### The request
Extract every line in the rows below that contains the string "qCreatedBy". Match case exactly.

### Stored entries
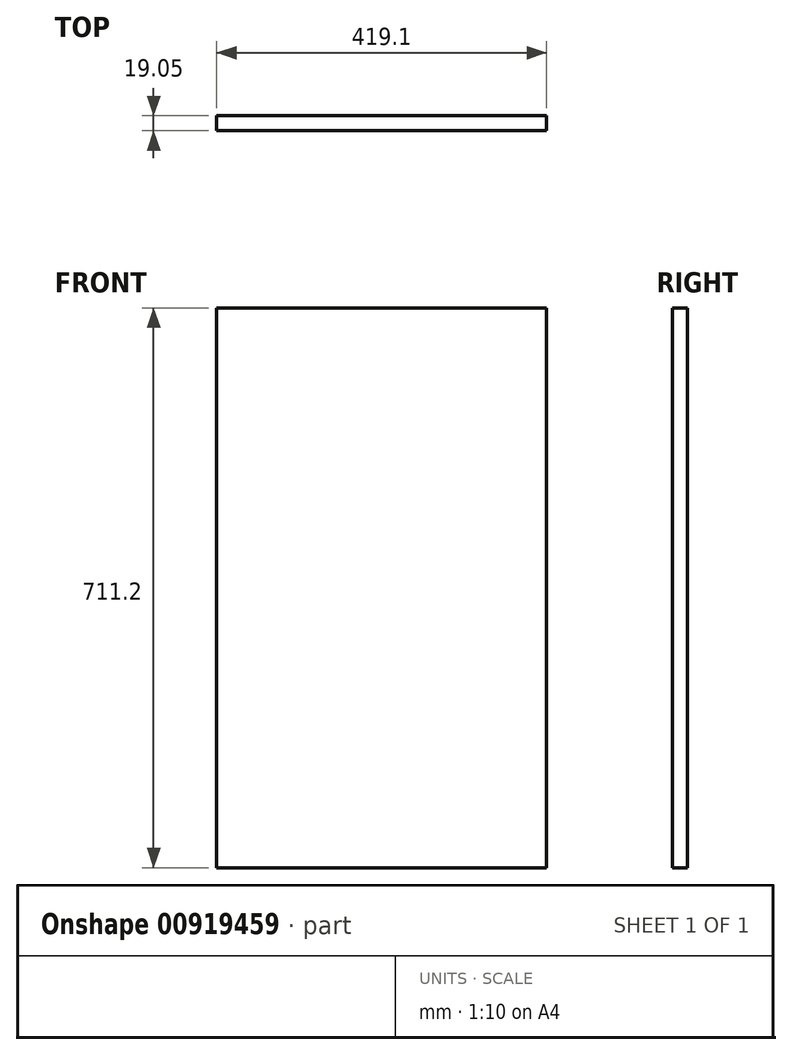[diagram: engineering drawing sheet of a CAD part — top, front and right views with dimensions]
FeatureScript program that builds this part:
annotation { "Feature Type Name" : "Feature", "Feature Type Description" : "" }
export const myFeature = defineFeature(function(context is Context, id is Id, definition is map)
    precondition{}
    {
        {
            var Q0;
            Q0=qCreatedBy(makeId("Front.planeOp"),FACE);
            var sketch = newSketch(context, id + "F0", { "sketchPlane" : qUnion([Q0])});
            skLineSegment(sketch, "E0.bottom", {"start": v(209.55, 355.6) * mm, "end": v(-209.55, 355.6) * mm});
            skLineSegment(sketch, "E0.top", {"start": v(209.55, -355.6) * mm, "end": v(-209.55, -355.6) * mm});
            skLineSegment(sketch, "E0.left", {"start": v(209.55, 355.6) * mm, "end": v(209.55, -355.6) * mm});
            skLineSegment(sketch, "E0.right", {"start": v(-209.55, 355.6) * mm, "end": v(-209.55, -355.6) * mm});
            skPoint(sketch, "E0.middle", {"position": v(0, 0) * mm});
            skSolve(sketch);
        }
        {
            var Q0;
            Q0=makeQuery(id+"F0.imprint","IMPRINT",FACE,{"disambiguationData":[TD([[makeQuery(id+"F0.imprint","IMPRINT",EDGE,{"derivedFrom":sQuery(id+"F0.wireOp",EDGE,"E0.bottom")}),1.0]])]});
            extrude(context, id + "F1", {"entities" : qUnion([Q0]), "depth" : 19.05 * mm, "offsetDistance" : 25.4 * mm});
        }
    });
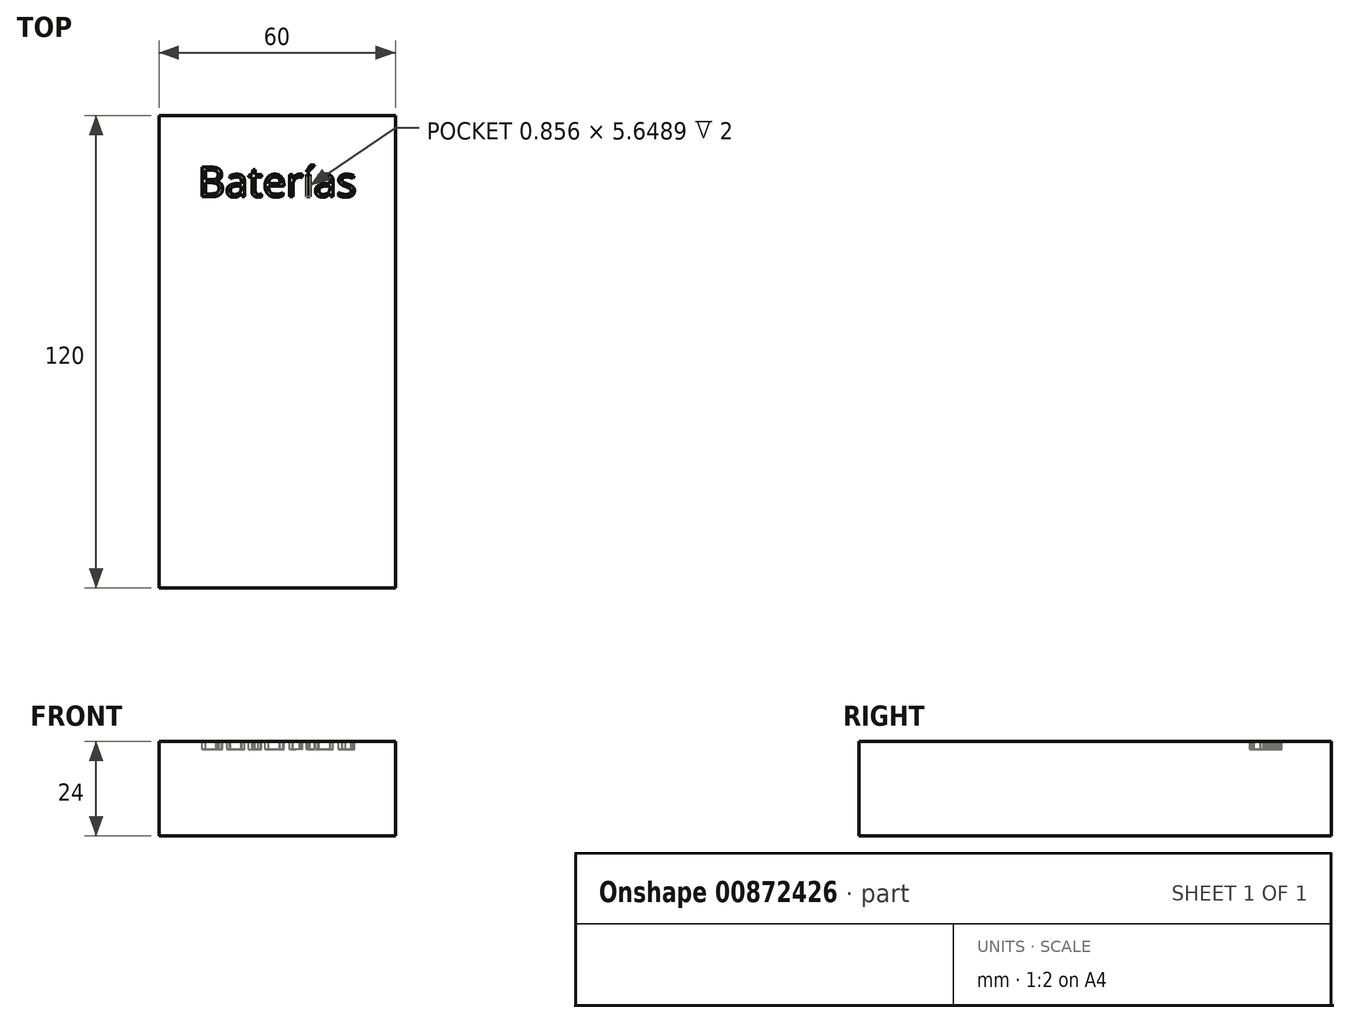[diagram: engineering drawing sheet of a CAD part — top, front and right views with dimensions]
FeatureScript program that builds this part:
annotation { "Feature Type Name" : "Feature", "Feature Type Description" : "" }
export const myFeature = defineFeature(function(context is Context, id is Id, definition is map)
    precondition{}
    {
        {
            var Q0;
            Q0=qCreatedBy(makeId("Top.planeOp"),FACE);
            var sketch = newSketch(context, id + "F0", { "sketchPlane" : qUnion([Q0])});
            skLineSegment(sketch, "E0.bottom", {"start": v(30, -60) * mm, "end": v(-30, -60) * mm});
            skLineSegment(sketch, "E0.top", {"start": v(30, 60) * mm, "end": v(-30, 60) * mm});
            skLineSegment(sketch, "E0.left", {"start": v(30, -60) * mm, "end": v(30, 60) * mm});
            skLineSegment(sketch, "E0.right", {"start": v(-30, -60) * mm, "end": v(-30, 60) * mm});
            skPoint(sketch, "E0.middle", {"position": v(0, 0) * mm});
            skSolve(sketch);
        }
        {
            var Q0;
            Q0=makeQuery(id+"F0.imprint","IMPRINT",FACE,{"disambiguationData":[TD([[makeQuery(id+"F0.imprint","IMPRINT",EDGE,{"derivedFrom":sQuery(id+"F0.wireOp",EDGE,"E0.bottom")}),-1.0]])]});
            extrude(context, id + "F1", {"entities" : qUnion([Q0]), "depth" : 24 * mm, "offsetDistance" : 25 * mm});
        }
        {
            var Q0;
            Q0=makeQuery(id+"F1.opExtrude","CAP_FACE",FACE,{"disambiguationData":[OSD([sQuery(id+"F0.wireOp",EDGE,"E0.bottom"),sQuery(id+"F0.wireOp",EDGE,"E0.top"),sQuery(id+"F0.wireOp",EDGE,"E0.left"),sQuery(id+"F0.wireOp",EDGE,"E0.right")])],"isStart":false});
            var sketch = newSketch(context, id + "F2", { "sketchPlane" : qUnion([Q0])});
            skText(sketch, "E1", { "text": "Baterías", "fontName": "OpenSans-Regular.ttf"});
            const initialGuessF2  = {"E1": [-0.02013, 0.03938, 1, 0, 0.0076]};
            skSetInitialGuess(sketch, initialGuessF2);
            skSolve(sketch);
        }
        {
            var Q0;
            Q0=makeQuery(id+"F2.imprint","IMPRINT",FACE,{"disambiguationData":[TD([[makeQuery(id+"F2.imprint","IMPRINT",EDGE,{"derivedFrom":sQuery(id+"F2.wireOp",EDGE,"E1.sketch_text.stroke-0")}),-1.0]])]});
            var Q1;
            Q1=makeQuery(id+"F2.imprint","IMPRINT",FACE,{"disambiguationData":[TD([[makeQuery(id+"F2.imprint","IMPRINT",EDGE,{"derivedFrom":sQuery(id+"F2.wireOp",EDGE,"E1.sketch_text.stroke-25")}),-1.0]])]});
            var Q2;
            Q2=makeQuery(id+"F2.imprint","IMPRINT",FACE,{"disambiguationData":[TD([[makeQuery(id+"F2.imprint","IMPRINT",EDGE,{"derivedFrom":sQuery(id+"F2.wireOp",EDGE,"E1.sketch_text.stroke-52")}),-1.0]])]});
            var Q3;
            Q3=makeQuery(id+"F2.imprint","IMPRINT",FACE,{"disambiguationData":[TD([[makeQuery(id+"F2.imprint","IMPRINT",EDGE,{"derivedFrom":sQuery(id+"F2.wireOp",EDGE,"E1.sketch_text.stroke-71")}),-1.0]])]});
            var Q4;
            Q4=makeQuery(id+"F2.imprint","IMPRINT",FACE,{"disambiguationData":[TD([[makeQuery(id+"F2.imprint","IMPRINT",EDGE,{"derivedFrom":sQuery(id+"F2.wireOp",EDGE,"E1.sketch_text.stroke-90")}),-1.0]])]});
            var Q5;
            Q5=makeQuery(id+"F2.imprint","IMPRINT",FACE,{"disambiguationData":[TD([[makeQuery(id+"F2.imprint","IMPRINT",EDGE,{"derivedFrom":sQuery(id+"F2.wireOp",EDGE,"E1.sketch_text.stroke-107")}),-1.0]])]});
            var Q6;
            Q6=makeQuery(id+"F2.imprint","IMPRINT",FACE,{"disambiguationData":[TD([[makeQuery(id+"F2.imprint","IMPRINT",EDGE,{"derivedFrom":sQuery(id+"F2.wireOp",EDGE,"E1.sketch_text.stroke-103")}),-1.0]])]});
            var Q7;
            Q7=makeQuery(id+"F2.imprint","IMPRINT",FACE,{"disambiguationData":[TD([[makeQuery(id+"F2.imprint","IMPRINT",EDGE,{"derivedFrom":sQuery(id+"F2.wireOp",EDGE,"E1.sketch_text.stroke-115")}),-1.0]])]});
            var Q8;
            Q8=makeQuery(id+"F2.imprint","IMPRINT",FACE,{"disambiguationData":[TD([[makeQuery(id+"F2.imprint","IMPRINT",EDGE,{"derivedFrom":sQuery(id+"F2.wireOp",EDGE,"E1.sketch_text.stroke-142")}),-1.0]])]});
            extrude(context, id + "F3", {"entities" : qUnion([Q0, Q1, Q2, Q3, Q4, Q5, Q6, Q7, Q8]), "operationType" : NewBodyOperationType.REMOVE, "oppositeDirection" : true, "depth" : 2 * mm, "offsetDistance" : 25 * mm});
        }
    });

### Answer to this task
            Q0=qCreatedBy(makeId("Front.planeOp"),FACE);
            Q0=qCreatedBy(makeId("Top.planeOp"),FACE);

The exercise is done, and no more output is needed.